• **Task to complete**: Collect the lines of the entries where "wash" shows up.

• **Material provided**:
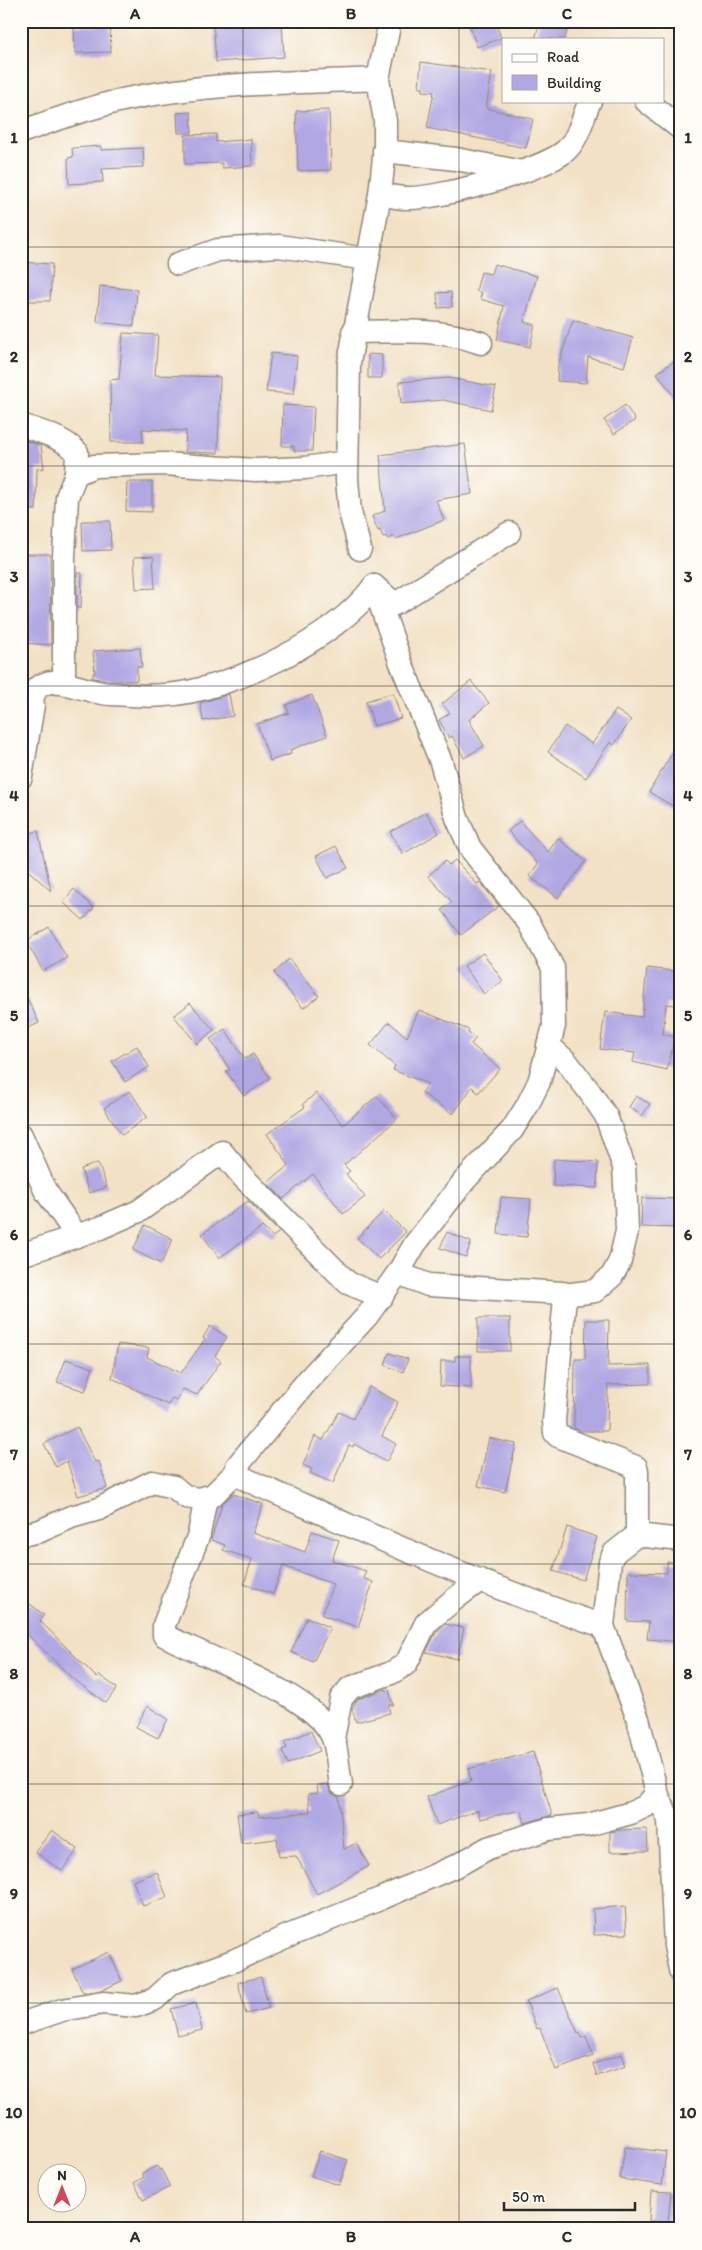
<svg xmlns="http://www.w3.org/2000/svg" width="702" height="2250" font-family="Itim,sans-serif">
  <rect width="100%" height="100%" fill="#fdfcf7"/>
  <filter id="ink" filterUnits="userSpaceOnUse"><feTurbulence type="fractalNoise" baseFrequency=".02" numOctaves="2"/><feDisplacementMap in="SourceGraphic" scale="10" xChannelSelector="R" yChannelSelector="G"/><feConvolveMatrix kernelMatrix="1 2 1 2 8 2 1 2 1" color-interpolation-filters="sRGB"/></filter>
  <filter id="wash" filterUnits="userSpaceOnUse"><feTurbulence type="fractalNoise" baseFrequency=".0096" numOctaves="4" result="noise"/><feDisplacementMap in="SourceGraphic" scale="20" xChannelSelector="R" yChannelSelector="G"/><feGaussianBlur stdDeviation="1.12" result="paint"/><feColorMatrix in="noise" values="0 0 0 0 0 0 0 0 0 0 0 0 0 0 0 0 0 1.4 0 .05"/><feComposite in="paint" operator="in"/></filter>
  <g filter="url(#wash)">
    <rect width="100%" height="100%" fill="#f2e1c4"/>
    <g id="blocks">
      <g fill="#b1a7e3">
        <path d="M213 21H282L284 57 216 62Z"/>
        <path d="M468 21H495L501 38 477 47Z"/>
        <path d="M540 21H569L565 39H535Z"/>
        <path d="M74 26H110L111 52 75 53Z"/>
        <path d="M421 62 492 72 486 108 533 119 526 148 427 128 434 92 423 91V88H419Z"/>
        <path d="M329 110 331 170 298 171 296 111Z"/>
        <path d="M191 112 192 133H178L177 113Z"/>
        <path d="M216 134V142L251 139 252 166 222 168V163L185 164V135Z"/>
        <path d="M101 146V150L143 148 144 167 102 169 103 182 69 184 68 158 73 157 72 148Z"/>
        <path d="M21 262 52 264 50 301H21Z"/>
        <path d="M494 264 537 276 524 322 535 325 530 347 497 340 504 306 480 299 482 293 476 291 481 272 491 274Z"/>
        <path d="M100 286 137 290 134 326 97 322Z"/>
        <path d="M451 292 452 307 438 308 437 293Z"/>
        <path d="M573 320 633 338 624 367 588 357 586 383 557 381 558 365Z"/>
        <path d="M123 333 158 335 155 375 220 377 218 453 185 452 186 431 142 429 143 442H111L110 380 119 379Z"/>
        <path d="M271 353 297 356 293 394 266 392Z"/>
        <path d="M368 354 382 355V378H368Z"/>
        <path d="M681 356V406L657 373Z"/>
        <path d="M449 378 496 387 491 410 443 400 401 404 399 382Z"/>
        <path d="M283 405 314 407 312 451H294V446H282Z"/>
        <path d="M625 405 635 420 614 434 604 420Z"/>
        <path d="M21 439 41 446 44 468 37 469 36 510 21 509Z"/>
        <path d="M465 444 472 494 436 500 444 520 396 539 395 536 388 539 386 536 383 537 380 530 378 531 372 516 385 511 380 455Z"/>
        <path d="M127 482H152V512L126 511Z"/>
        <path d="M82 521H110L111 550 83 551Z"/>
        <path d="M21 554H50L51 645 22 643Z"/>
        <path d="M153 556 155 588 136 589 134 557Z"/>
        <path d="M77 573H82L81 608H77Z"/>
        <path d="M140 648 142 667H137V681H113L93 678V673H95L93 651Z"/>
        <path d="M471 681 489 703 469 720 484 746 464 758 452 736 449 738 439 720 450 713 442 704Z"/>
        <path d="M393 693 401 718 374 726 366 701Z"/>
        <path d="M229 694 233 716 203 721 200 703Z"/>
        <path d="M312 695 327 736 290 750 291 754 270 761 257 724 289 713 286 705Z"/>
        <path d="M616 710 631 720 614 745 610 742 586 778 548 752 565 726 592 744Z"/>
        <path d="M681 738V811L649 792Z"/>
        <path d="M426 812 439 833 403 854 390 832Z"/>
        <path d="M520 821 548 852 558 838 586 861 558 898 529 876 538 864 508 831Z"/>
        <path d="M38 831 51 891 21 864V835Z"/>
        <path d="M336 846 348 868 327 878 316 856Z"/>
        <path d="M455 860 477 884 480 882 499 906 461 935 442 910 452 902 428 876 445 861 449 865Z"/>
        <path d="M74 889 94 908 83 920 63 902Z"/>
        <path d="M49 927 67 958 43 971 26 941Z"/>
        <path d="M483 953 503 981 484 994 464 966Z"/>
        <path d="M289 959 319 996 303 1008 274 973Z"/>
        <path d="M647 968 681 972 679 1005 666 1004 663 1034 675 1037 667 1070 633 1062 635 1053 600 1049 605 1012 642 1017Z"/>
        <path d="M21 985 39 1023 21 1031Z"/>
        <path d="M190 1003 214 1030 197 1044 174 1016Z"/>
        <path d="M419 1010 469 1030 468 1033 476 1038 471 1044 500 1069 478 1093 472 1087 453 1114 422 1093 428 1084 393 1070 395 1066 370 1045 389 1022 407 1037Z"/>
        <path d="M225 1029 245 1059 253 1054 270 1078 244 1096 226 1071 230 1070 210 1039Z"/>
        <path d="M137 1046 149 1067 125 1082 112 1061Z"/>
        <path d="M130 1091 147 1117 122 1135 104 1108Z"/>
        <path d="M316 1093 343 1125 377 1096 397 1119 344 1165 350 1171 346 1174 365 1197 343 1214 313 1174 283 1199 267 1183 289 1165 267 1134 305 1107 303 1104Z"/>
        <path d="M636 1096 650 1104 642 1116 629 1107Z"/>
        <path d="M554 1159 598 1162 597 1188 553 1186Z"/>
        <path d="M98 1163 107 1187 89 1193 81 1169Z"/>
        <path d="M501 1197 531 1199 527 1237 498 1234Z"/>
        <path d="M642 1198 681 1199V1228L641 1227Z"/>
        <path d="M248 1201 279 1232 273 1237 262 1227 219 1258 202 1234Z"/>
        <path d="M384 1211 406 1232 379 1259 357 1238Z"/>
        <path d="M145 1225 173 1239 161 1264 133 1250Z"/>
        <path d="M447 1232 471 1242 466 1257 440 1248Z"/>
        <rect x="478" y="1318" width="32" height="33"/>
        <path d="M586 1320H609L608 1366 650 1365V1384L608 1385 607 1431H581L574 1428 575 1359H585Z"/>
        <path d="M210 1326 227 1337 215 1356 221 1361 197 1395 183 1389 177 1400 172 1398 168 1405 112 1378 118 1344 149 1348 147 1357 181 1373 205 1339 203 1338Z"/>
        <path d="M389 1353 408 1359 403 1372 385 1365Z"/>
        <path d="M455 1356H471V1388L440 1386 441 1361H455Z"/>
        <path d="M66 1359 93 1368 85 1391 57 1382Z"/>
        <path d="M369 1387 398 1402 382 1436 396 1444 386 1462 354 1444 353 1447 349 1445 333 1483 310 1473 312 1469 303 1465 315 1436 323 1440 339 1412 353 1419Z"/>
        <path d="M77 1427 95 1462 99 1461 107 1488 78 1496 67 1461 56 1467 44 1444Z"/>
        <path d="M489 1438 516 1444 505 1492 478 1486Z"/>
        <path d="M233 1494 263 1504 253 1533 305 1552 312 1531 339 1540 332 1560 366 1571 363 1578 373 1582 358 1627 322 1615 333 1584 283 1566 273 1594 244 1584 252 1559 223 1550 225 1545 211 1540 222 1504Z"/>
        <path d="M567 1527 597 1537 583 1580 553 1571Z"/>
        <path d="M667 1562H681V1642L647 1639 649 1622 627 1621 628 1572 667 1573Z"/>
        <path d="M21 1597 44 1615 40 1621 97 1678 99 1675 117 1688 106 1703 71 1677 21 1628Z"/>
        <path d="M307 1617 330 1628 313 1662 291 1652Z"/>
        <path d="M445 1624 464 1628 457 1659 426 1652 437 1631Z"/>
        <path d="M386 1689V1691L389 1690 393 1705H388L390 1713 356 1722 352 1709 358 1699Z"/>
        <path d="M147 1706 168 1719 158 1738 136 1727Z"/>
        <path d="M311 1731 320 1751 288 1764 282 1750 287 1748 284 1742Z"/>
        <path d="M533 1752 552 1815 525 1823 521 1810 480 1819 478 1810 437 1825 427 1797 471 1781 468 1769Z"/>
        <path d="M328 1784 331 1793 339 1797 344 1849 357 1843 369 1866 317 1894 296 1856 279 1857 277 1839 241 1843 237 1814 258 1812 259 1817 310 1812 308 1794 318 1793 317 1785Z"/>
        <path d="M647 1829 648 1851 610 1852V1832L619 1830Z"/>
        <path d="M52 1830 78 1849 62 1871 35 1852Z"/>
        <path d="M157 1872 167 1897 143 1906 133 1881Z"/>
        <path d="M625 1906 627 1934 594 1935 593 1909Z"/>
        <path d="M109 1952 122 1981 102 1990 83 1993 72 1969Z"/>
        <path d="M261 1977 269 2008 246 2014 238 1982Z"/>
        <path d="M558 1988 578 2033 580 2032 582 2038 586 2036 593 2056 556 2070 540 2028 537 2029 526 2001Z"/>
        <path d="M196 2003 202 2030 178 2036 171 2009Z"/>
        <path d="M622 2054 626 2066 597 2076 593 2064Z"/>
        <path d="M625 2147 666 2152 662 2185 620 2179Z"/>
        <path d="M320 2151 348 2160 339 2185 311 2176Z"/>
        <path d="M157 2166 159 2170 161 2169 170 2187 143 2200 134 2183 144 2177 142 2173Z"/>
        <path d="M651 2191 671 2192 668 2222 649 2221Z"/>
      </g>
    </g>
  </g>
  <g filter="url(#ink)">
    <use href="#blocks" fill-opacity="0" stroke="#8e8678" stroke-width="1"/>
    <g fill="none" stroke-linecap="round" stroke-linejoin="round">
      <g stroke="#8e8678" stroke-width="25">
        <g id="minor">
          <path d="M646 101 681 129"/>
          <path d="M21 132C56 119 91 107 127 99 209 82 295 83 378 79"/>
          <path d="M384 151 456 159 517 171"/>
          <path d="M380 194C389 196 398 198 407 198 439 199 539 171 564 152 579 140 582 118 590 101"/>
          <path d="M178 264 218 250 279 246 367 259"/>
          <path d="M353 332C396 331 441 328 481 343"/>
          <path d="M21 425C41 432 62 437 77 452L76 474"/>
          <path d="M360 549 350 512 347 480 349 363 380 194 385 148V121L378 79 390 21"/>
          <path d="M374 586 401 663 441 762 457 818 470 848 529 923 553 968 554 1026 539 1082 527 1106 512 1130 465 1180 415 1244 398 1273 428 1285 563 1293 565 1297 554 1421 555 1433 558 1436 636 1467 637 1471V1535L681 1540"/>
          <path d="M374 586 395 604 509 533"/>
          <path d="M57 683 64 675V556L67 497 76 474 94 466 164 464 256 470 305 468 347 462"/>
          <path d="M21 777 33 705 32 697 38 687C42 685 47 682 52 682 66 681 94 694 112 694 129 695 148 697 165 695 230 691 336 639 374 586"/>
          <path d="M548 1045 566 1061 589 1091 606 1116 624 1167 626 1203 627 1231 620 1261 612 1276 595 1291 564 1295"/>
          <path d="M21 1135 45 1190 77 1236"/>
          <path d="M21 1255 100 1228 139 1211 222 1152 243 1177 348 1283 382 1297"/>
          <path d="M398 1273 367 1316 308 1380 237 1466V1475C274 1493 311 1508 348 1525 432 1562 517 1597 603 1626L610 1562 614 1553 637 1535"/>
          <path d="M206 1497 199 1534 164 1625V1635C206 1658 316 1694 333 1738 338 1752 338 1770 341 1784"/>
          <path d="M21 1535 40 1531 71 1517 99 1509 152 1482 174 1487 186 1497 200 1499 213 1495 236 1472"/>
          <path d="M333 1738 341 1699 350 1688 391 1673 406 1664 426 1623 456 1598 480 1580"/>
          <path d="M657 1793 669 1820 675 1946 681 1974"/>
          <path d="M21 2024 62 2010 103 2003 136 2006 155 1999 171 1984 233 1961 283 1938 380 1899 458 1865 488 1848 549 1829 588 1825 631 1813 646 1806 657 1793 638 1719 603 1626"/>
        </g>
      </g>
      <use href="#minor" stroke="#fff" stroke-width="22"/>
    </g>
  </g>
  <path fill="none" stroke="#2b2b2b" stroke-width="1" stroke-opacity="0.55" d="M243 21V2229M459 21V2229M21 247H681M21 466H681M21 686H681M21 906H681M21 1125H681M21 1344H681M21 1564H681M21 1784H681M21 2003H681"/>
  <rect width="702" height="2250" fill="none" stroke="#fdfcf7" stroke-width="55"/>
  <rect x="502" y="38" width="162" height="65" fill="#fdfcf7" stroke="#a9a8a5"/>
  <rect x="512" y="54" width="25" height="8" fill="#ffffff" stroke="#a9a8a5"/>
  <text x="547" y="62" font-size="15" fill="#2b2b2b">Road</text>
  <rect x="512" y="75" width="25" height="15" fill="#b1a7e3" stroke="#a9a8a5"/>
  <text x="547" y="88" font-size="15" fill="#2b2b2b">Building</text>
  <g transform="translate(62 2188)"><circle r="24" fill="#fdfcf7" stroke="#a9a8a5"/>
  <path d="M0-4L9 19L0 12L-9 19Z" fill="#d1495b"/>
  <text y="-8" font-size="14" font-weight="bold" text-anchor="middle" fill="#2b2b2b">N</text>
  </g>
  <path d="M504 2202v8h131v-8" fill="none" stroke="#2b2b2b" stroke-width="2.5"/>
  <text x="512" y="2202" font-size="15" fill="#2b2b2b" stroke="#fdfcf7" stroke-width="4" paint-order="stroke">50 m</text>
  <rect x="28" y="28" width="646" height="2194" fill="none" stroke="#2b2b2b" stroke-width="2"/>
  <g font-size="16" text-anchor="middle" font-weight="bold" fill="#2b2b2b">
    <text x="135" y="19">A</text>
    <text x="351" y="19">B</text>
    <text x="567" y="19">C</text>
    <text x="14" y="143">1</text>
    <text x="688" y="143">1</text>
    <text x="14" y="362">2</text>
    <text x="688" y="362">2</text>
    <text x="14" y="582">3</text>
    <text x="688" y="582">3</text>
    <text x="14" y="801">4</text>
    <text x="688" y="801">4</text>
    <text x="14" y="1021">5</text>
    <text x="688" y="1021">5</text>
    <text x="14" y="1240">6</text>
    <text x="688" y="1240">6</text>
    <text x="14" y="1460">7</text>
    <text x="688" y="1460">7</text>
    <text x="14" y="1679">8</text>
    <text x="688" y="1679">8</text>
    <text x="14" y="1899">9</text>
    <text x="688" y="1899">9</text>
    <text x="14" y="2118">10</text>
    <text x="688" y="2118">10</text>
    <text x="135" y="2242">A</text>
    <text x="351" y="2242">B</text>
    <text x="567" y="2242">C</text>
  </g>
</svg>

• **Exercise result**:
  <filter id="wash" filterUnits="userSpaceOnUse"><feTurbulence type="fractalNoise" baseFrequency=".0096" numOctaves="4" result="noise"/><feDisplacementMap in="SourceGraphic" scale="20" xChannelSelector="R" yChannelSelector="G"/><feGaussianBlur stdDeviation="1.12" result="paint"/><feColorMatrix in="noise" values="0 0 0 0 0 0 0 0 0 0 0 0 0 0 0 0 0 1.4 0 .05"/><feComposite in="paint" operator="in"/></filter>
  <g filter="url(#wash)">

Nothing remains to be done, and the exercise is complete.